In fact there are endless difficulties in judging how many words a
person knows. However, it is certain that the number of the words
we use (active vocabulary) is very much smaller than the number of
the words we know (passive vocabulary or recognition vocabulary).
It is often the caswe that you read a newspaper and recognize the
meaning of a word, such as now-governmental, but you have never
been able to use thi word in your english
conversation or writing before. According to one source, native
speakers of a language have a passive vocabulary of up to 100,000
words, but an active vocabulary of between 10,000 and 20,000
words.
Then how many english words should be needed for a non-native
speaker? There are different answers. According to Professor Ogden
of Cambridge University. To be able to communicate in an english a
learner just needs 850 essential words (as active vocabulary,
including a mere 18 verbs: be, come do , get, give, go, have, keep,
let, make, may, put, say, see, seen, send, take and will). Other
linguists, however, did not agree with. Ogden, claiming those who
learnt only 850 basic words might be able to write simple messages
but would scarcely be able to exchange ideas or to read anything in
english (even comic books and greeting cards would contrain words
and expression quite unknown to them).

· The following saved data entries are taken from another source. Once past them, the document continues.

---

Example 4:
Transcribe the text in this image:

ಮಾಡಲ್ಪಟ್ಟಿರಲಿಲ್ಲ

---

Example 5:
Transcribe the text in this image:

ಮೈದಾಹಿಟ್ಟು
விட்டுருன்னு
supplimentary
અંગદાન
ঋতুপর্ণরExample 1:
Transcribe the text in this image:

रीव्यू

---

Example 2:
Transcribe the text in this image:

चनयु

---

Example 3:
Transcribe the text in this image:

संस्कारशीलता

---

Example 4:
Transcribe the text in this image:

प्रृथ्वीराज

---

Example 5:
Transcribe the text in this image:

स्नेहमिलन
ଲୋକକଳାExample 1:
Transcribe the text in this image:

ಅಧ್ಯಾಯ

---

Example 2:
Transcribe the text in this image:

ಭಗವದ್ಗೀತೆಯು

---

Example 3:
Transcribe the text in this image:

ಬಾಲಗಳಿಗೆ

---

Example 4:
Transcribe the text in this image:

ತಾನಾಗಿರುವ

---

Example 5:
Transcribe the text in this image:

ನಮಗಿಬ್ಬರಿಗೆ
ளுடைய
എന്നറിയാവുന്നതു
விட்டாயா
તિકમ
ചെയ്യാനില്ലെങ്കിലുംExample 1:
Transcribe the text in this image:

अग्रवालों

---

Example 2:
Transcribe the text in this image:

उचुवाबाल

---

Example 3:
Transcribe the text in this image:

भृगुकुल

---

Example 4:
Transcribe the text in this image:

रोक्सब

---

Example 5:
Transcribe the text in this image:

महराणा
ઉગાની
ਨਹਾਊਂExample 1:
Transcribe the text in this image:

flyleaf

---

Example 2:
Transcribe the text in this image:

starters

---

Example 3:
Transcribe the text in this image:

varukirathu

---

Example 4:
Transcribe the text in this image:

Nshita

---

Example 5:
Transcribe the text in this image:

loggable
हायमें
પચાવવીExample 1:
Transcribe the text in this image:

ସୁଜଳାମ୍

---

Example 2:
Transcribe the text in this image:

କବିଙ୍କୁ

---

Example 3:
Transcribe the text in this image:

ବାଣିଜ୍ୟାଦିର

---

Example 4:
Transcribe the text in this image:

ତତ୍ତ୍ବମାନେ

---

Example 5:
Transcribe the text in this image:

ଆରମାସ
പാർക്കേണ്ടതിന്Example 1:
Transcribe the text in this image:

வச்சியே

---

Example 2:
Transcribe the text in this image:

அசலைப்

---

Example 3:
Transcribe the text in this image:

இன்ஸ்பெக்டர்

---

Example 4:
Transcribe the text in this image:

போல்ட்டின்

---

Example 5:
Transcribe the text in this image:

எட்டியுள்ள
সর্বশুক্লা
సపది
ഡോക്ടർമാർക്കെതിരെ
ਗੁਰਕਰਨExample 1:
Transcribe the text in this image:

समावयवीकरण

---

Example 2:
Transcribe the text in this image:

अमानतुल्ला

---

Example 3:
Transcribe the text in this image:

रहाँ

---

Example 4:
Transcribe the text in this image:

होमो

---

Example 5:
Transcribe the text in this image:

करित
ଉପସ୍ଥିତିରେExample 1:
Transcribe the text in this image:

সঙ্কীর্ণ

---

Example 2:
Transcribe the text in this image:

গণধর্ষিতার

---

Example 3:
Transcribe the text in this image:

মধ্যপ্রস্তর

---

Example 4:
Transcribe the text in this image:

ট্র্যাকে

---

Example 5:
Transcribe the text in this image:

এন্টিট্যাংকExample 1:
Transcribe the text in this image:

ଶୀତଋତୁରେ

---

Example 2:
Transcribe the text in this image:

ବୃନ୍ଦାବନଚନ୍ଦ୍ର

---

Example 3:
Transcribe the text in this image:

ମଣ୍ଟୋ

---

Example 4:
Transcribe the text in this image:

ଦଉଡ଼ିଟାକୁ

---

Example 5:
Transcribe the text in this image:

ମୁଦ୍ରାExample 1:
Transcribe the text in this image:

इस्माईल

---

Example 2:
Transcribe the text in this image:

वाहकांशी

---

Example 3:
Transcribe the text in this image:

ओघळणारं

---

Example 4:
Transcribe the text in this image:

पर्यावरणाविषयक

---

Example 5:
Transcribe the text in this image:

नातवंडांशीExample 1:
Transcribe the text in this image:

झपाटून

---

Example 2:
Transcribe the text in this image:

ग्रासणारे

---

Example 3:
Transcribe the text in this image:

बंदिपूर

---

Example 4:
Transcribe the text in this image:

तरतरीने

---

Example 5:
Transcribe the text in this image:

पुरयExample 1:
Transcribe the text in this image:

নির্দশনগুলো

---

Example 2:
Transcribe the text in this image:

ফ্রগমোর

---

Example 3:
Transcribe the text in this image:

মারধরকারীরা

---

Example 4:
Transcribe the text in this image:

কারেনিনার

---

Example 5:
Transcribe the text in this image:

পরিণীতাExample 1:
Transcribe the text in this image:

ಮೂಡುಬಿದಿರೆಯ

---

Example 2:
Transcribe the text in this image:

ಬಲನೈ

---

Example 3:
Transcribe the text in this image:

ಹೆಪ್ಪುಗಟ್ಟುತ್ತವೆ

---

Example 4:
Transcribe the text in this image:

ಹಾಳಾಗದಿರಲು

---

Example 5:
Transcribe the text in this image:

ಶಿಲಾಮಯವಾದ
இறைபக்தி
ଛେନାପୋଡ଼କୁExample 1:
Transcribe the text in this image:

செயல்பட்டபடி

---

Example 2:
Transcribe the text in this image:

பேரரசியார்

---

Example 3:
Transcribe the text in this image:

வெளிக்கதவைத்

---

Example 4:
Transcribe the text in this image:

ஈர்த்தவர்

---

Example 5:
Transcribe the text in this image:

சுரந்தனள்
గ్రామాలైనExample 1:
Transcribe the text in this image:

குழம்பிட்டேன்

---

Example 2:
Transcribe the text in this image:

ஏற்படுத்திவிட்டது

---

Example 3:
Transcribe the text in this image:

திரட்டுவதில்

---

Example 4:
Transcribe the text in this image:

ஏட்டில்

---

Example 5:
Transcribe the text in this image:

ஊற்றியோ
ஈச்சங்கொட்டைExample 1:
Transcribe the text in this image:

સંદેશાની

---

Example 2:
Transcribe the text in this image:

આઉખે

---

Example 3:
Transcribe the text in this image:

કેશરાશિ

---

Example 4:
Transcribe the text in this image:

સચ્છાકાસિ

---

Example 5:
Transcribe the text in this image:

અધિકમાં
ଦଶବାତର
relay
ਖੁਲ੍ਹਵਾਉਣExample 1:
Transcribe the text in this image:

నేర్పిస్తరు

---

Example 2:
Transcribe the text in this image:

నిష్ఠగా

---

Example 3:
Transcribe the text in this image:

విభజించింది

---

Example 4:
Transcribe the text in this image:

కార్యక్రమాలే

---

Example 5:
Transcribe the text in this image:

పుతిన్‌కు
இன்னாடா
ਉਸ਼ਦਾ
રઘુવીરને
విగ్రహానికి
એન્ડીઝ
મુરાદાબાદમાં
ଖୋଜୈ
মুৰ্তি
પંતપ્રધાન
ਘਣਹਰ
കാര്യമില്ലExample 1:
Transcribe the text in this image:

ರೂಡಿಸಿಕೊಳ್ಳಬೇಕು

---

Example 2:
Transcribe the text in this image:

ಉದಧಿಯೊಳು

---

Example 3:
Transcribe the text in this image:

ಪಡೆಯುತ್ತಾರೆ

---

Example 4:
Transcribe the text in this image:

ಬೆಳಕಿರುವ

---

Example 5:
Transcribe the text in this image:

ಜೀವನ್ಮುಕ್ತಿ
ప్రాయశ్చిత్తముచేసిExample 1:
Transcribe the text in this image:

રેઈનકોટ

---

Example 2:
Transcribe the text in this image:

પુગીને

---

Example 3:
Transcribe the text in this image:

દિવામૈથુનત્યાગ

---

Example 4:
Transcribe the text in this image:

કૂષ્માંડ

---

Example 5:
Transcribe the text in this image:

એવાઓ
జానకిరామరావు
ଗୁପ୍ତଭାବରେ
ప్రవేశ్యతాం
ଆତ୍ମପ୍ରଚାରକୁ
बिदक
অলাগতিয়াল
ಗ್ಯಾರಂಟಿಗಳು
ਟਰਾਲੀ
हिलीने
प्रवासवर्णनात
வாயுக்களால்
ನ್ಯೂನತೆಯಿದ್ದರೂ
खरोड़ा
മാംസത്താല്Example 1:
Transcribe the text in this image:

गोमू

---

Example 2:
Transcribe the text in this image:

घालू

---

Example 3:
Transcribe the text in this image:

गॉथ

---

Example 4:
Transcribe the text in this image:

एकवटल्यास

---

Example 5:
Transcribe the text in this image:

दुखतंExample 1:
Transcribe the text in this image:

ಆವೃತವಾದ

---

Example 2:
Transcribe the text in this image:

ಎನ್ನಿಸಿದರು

Mackey and his colleagues
suggested that in a foreign learning, an active vocabulary of about
3000 to 5000 words, and a passive vocabulary of about 5000 to
10,000 words are required to achieve the intermediate to upper
intermediate level of proficiency. It is roughly estimated that
foreign students need more than 20,000 words a pasive vocbulary and
at least 10,000 as active vocabulary to attend college in an
American university.
It
is true that the bigger size your english vocabulary you have, the
more comfortable you can be to communicate in english. However, it
is misleading to think that a learner who possesses more english
word can automatically speak, write or understand english better
than the one who has less vocabulary. Difference should rather be
made between good and bad language learners. A good language
learner always knows how to make up for the lack of vocabulary.
Good learners are characterized by the ability to guess, to
paraphrase or to gesture when he has a problem concerning
vocabulary. He would not let the new words in a text hinder his
comprehension. He/she would search for their meaning through the
context in which the word appears or through analyzing the
appearance of this word. Similarly, he is still able to talk about
things of which he does not know the name in english. For example,
being unfamiliar with the word handkerchief, he could say a cloth
for my nose, and for an apartment comples he could say building.
Therefore, learning more vocabulary is imortan, but more important
is learning how to understand language or get your language
understood despite the lack of vocabulary.